Syaharuddin Alrif menegaskan komitmennya untuk mengawal suara Partai Nasdem, terutama di Kabupaten Gowa, di mana ia mencurigai adanya pergeseran suara di sejumlah Tempat Pemungutan Suara (TPS) di beberapa kecamatan.
“Dalam data yang kami miliki, terjadi pengurangan suara Partai Nasdem di beberapa kecamatan seperti Somba Opu, Tompobulu, dan Tinggimoncong, serta di sejumlah daerah lain di Kabupaten Gowa, terutama pada pemilihan DPR RI,” ujar Syaharuddin.

Ia meminta agar suara Partai Nasdem yang terbuang dikembalikan atau dijadikan temuan khusus, sambil mengusulkan penyesuaian data KPU dan Bawaslu untuk daerah-daerah yang diduga mengalami pengurangan suara yang merugikan secara politik.
“Data kami menunjukkan pengurangan suara sebanyak 600 suara di kecamatan Palangga, Somba Opu, dan beberapa kecamatan lainnya. Kami akan memperjuangkan penyesuaian data antara data KPU, Bawaslu, dan data internal kami,” tambahnya.

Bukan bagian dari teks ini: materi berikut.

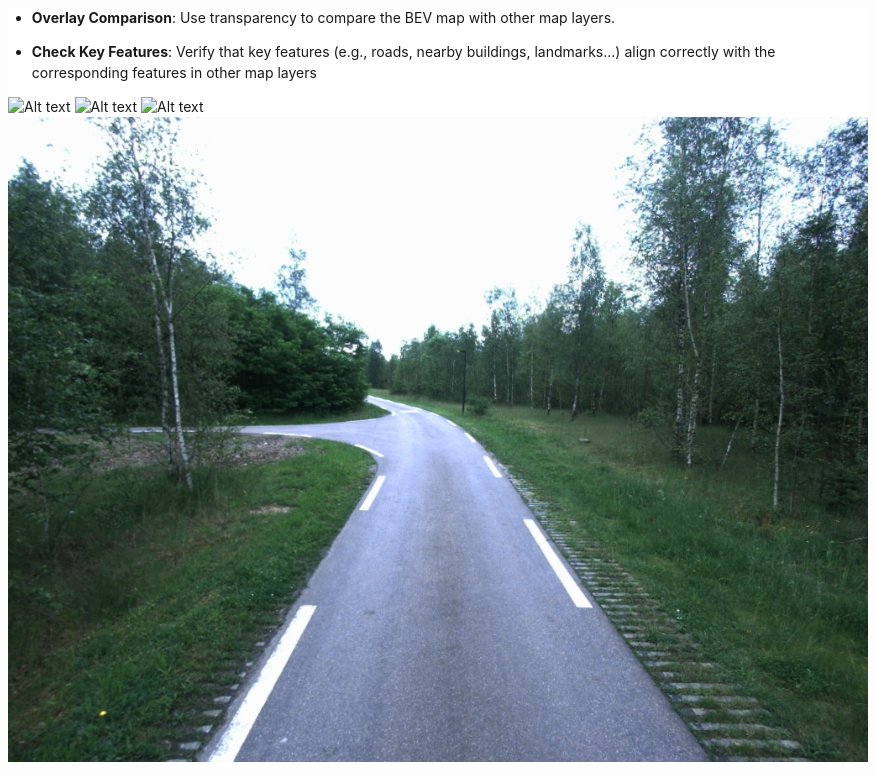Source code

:   

- **Overlay Comparison**: Use transparency to compare the BEV map with other map layers.

- **Check Key Features**: Verify that key features (e.g., roads, nearby buildings, landmarks...) align correctly with the corresponding features in other map layers


![Alt text](https://github.com/abdessalamaichaoui/Map-Generation-Tool-for-Autonomous-Vehicles/blob/main/images/site01.gif)
![Alt text](https://github.com/abdessalamaichaoui/Map-Generation-Tool-for-Autonomous-Vehicles/blob/main/images/site02.gif)
![Alt text](https://github.com/abdessalamaichaoui/Map-Generation-Tool-for-Autonomous-Vehicles/blob/main/images/site03.gif)
![Alt text](https://github.com/abdessalamaichaoui/Map-Generation-Tool-for-Autonomous-Vehicles/blob/main/images/image.jpg)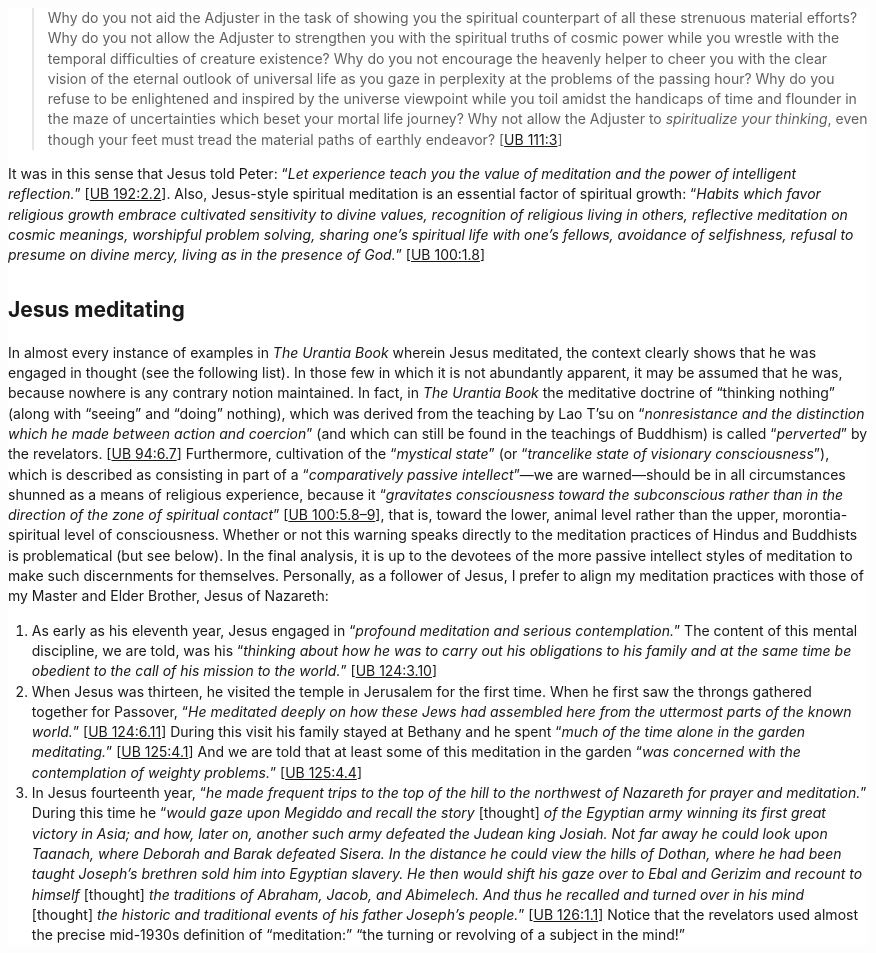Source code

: > Why do you not aid the Adjuster in the task of showing you the spiritual counterpart of all these strenuous material efforts? Why do you not allow the Adjuster to strengthen you with the spiritual truths of cosmic power while you wrestle with the temporal difficulties of creature existence? Why do you not encourage the heavenly helper to cheer you with the clear vision of the eternal outlook of universal life as you gaze in perplexity at the problems of the passing hour? Why do you refuse to be enlightened and inspired by the universe viewpoint while you toil amidst the handicaps of time and flounder in the maze of uncertainties which beset your mortal life journey? Why not allow the Adjuster to _spiritualize your thinking_, even though your feet must tread the material paths of earthly endeavor? [[UB 111:3](/en/The_Urantia_Book/111#p3)]

It was in this sense that Jesus told Peter: “_Let experience teach you the value of meditation and the power of intelligent reflection._” [[UB 192:2.2](/en/The_Urantia_Book/192#p2_2)]. Also, Jesus-style spiritual meditation is an essential factor of spiritual growth: “_Habits which favor religious growth embrace cultivated sensitivity to divine values, recognition of religious living in others, reflective meditation on cosmic meanings, worshipful problem solving, sharing one’s spiritual life with one’s fellows, avoidance of selfishness, refusal to presume on divine mercy, living as in the presence of God._” [[UB 100:1.8](/en/The_Urantia_Book/100#p1_8)]

## Jesus meditating

In almost every instance of examples in _The Urantia Book_ wherein Jesus meditated, the context clearly shows that he was engaged in thought (see the following list). In those few in which it is not abundantly apparent, it may be assumed that he was, because nowhere is any contrary notion maintained. In fact, in _The Urantia Book_ the meditative doctrine of “thinking nothing” (along with “seeing” and “doing” nothing), which was derived from the teaching by Lao T’su on “_nonresistance and the distinction which he made between action and coercion_” (and which can still be found in the teachings of Buddhism) is called “_perverted_” by the revelators. [[UB 94:6.7](/en/The_Urantia_Book/94#p6_7)] Furthermore, cultivation of the “_mystical state_” (or “_trancelike state of visionary consciousness_”), which is described as consisting in part of a “_comparatively passive intellect_”—we are warned—should be in all circumstances shunned as a means of religious experience, because it “_gravitates consciousness toward the subconscious rather than in the direction of the zone of spiritual contact_” [[UB 100:5.8–9](/en/The_Urantia_Book/100#p5_8)], that is, toward the lower, animal level rather than the upper, morontia-spiritual level of consciousness. Whether or not this warning speaks directly to the meditation practices of Hindus and Buddhists is problematical (but see below). In the final analysis, it is up to the devotees of the more passive intellect styles of meditation to make such discernments for themselves. Personally, as a follower of Jesus, I prefer to align my meditation practices with those of my Master and Elder Brother, Jesus of Nazareth:
1. As early as his eleventh year, Jesus engaged in “_profound meditation and serious contemplation._” The content of this mental discipline, we are told, was his “_thinking about how he was to carry out his obligations to his family and at the same time be obedient to the call of his mission to the world._” [[UB 124:3.10](/en/The_Urantia_Book/124#p3_10)]
2. When Jesus was thirteen, he visited the temple in Jerusalem for the first time. When he first saw the throngs gathered together for Passover, “_He meditated deeply on how these Jews had assembled here from the uttermost parts of the known world._” [[UB 124:6.11](/en/The_Urantia_Book/124#p6_11)] During this visit his family stayed at Bethany and he spent “_much of the time alone in the garden meditating._” [[UB 125:4.1](/en/The_Urantia_Book/125#p4_1)] And we are told that at least some of this meditation in the garden “_was concerned with the contemplation of weighty problems._” [[UB 125:4.4](/en/The_Urantia_Book/125#p4_4)]
3. In Jesus fourteenth year, “_he made frequent trips to the top of the hill to the northwest of Nazareth for prayer and meditation._” During this time he “_would gaze upon Megiddo and recall the story_ [thought] _of the Egyptian army winning its first great victory in Asia; and how, later on, another such army defeated the Judean king Josiah. Not far away he could look upon Taanach, where Deborah and Barak defeated Sisera. In the distance he could view the hills of Dothan, where he had been taught Joseph’s brethren sold him into Egyptian slavery. He then would shift his gaze over to Ebal and Gerizim and recount to himself_ [thought] _the traditions of Abraham, Jacob, and Abimelech. And thus he recalled and turned over in his mind_ [thought] _the historic and traditional events of his father Joseph’s people._” [[UB 126:1.1](/en/The_Urantia_Book/126#p1_1)] Notice that the revelators used almost the precise mid-1930s definition of “meditation:” “the turning or revolving of a subject in the mind!”

[^1]: Websters Universal Dictionary, Vol. II, World Syndicate Publishing Co., 1936.
[^2]: See http://www.dictionary.com.
[^3]: See http://www.squarecircles.com/matarticles/rodan/rodanparallels.htm.
[^4]: New York: Abingdon Press, 1930.
[^5]: p. 94.
[^6]: Weil also says, “Except for its voluntary and purposeful nature, meditation is not easily distinguishable from trance.” A Report to the Ford Foundation, THE DRUG ABUSE SURVEY PROJECT, STAFF PAPER 6: Altered States of Consciousness, by Andrew T. Weil, M.D. Available from http://www.curezone.com/books/best/book.asp?ID=181.
[^7]: The writer, C. S. Shah, continues, “Another word ‘mystic introversion’ may be used in place of samadhi, but the use of word ‘trance’ is ambiguous and is, therefore, avoided.” Available from http://www.geocities.com/neovedanta/asc1.html.
[^8]: Private email, published with his permission. Sam Dworkis may be contacted through his website at http://www.extensionyoga.com/.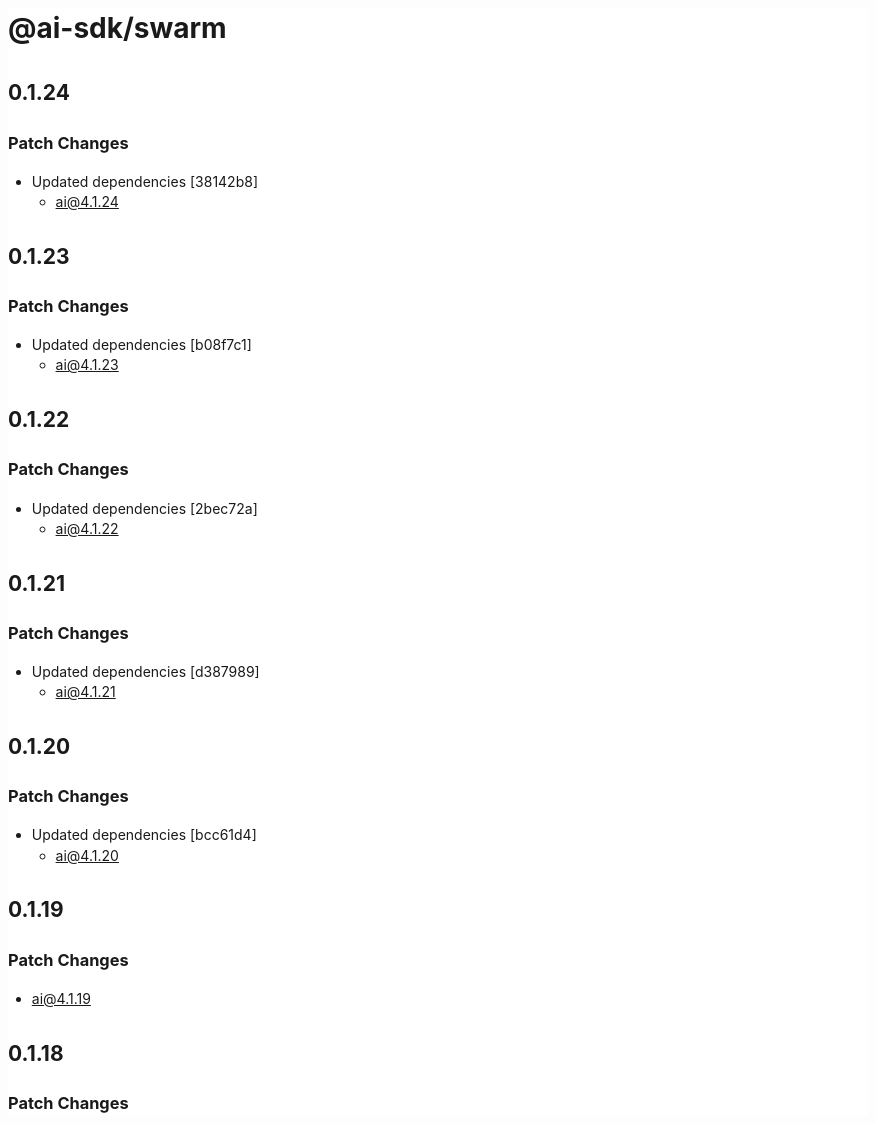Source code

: # @ai-sdk/swarm

## 0.1.24

### Patch Changes

- Updated dependencies [38142b8]
  - ai@4.1.24

## 0.1.23

### Patch Changes

- Updated dependencies [b08f7c1]
  - ai@4.1.23

## 0.1.22

### Patch Changes

- Updated dependencies [2bec72a]
  - ai@4.1.22

## 0.1.21

### Patch Changes

- Updated dependencies [d387989]
  - ai@4.1.21

## 0.1.20

### Patch Changes

- Updated dependencies [bcc61d4]
  - ai@4.1.20

## 0.1.19

### Patch Changes

- ai@4.1.19

## 0.1.18

### Patch Changes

Syaharuddin Alrif menegaskan bahwa pihak Nasdem akan menempuh jalur hukum terhadap penyelenggara pemilu yang diduga melakukan manipulasi hasil, dan akan mengejar proses hukum pidana pemilu.
“Kami akan mengejar hukuman pidana bagi para penyelenggara yang melakukan pergeseran suara Partai Nasdem ke partai lain, di mana pun mereka berada,” tegas Syaharuddin.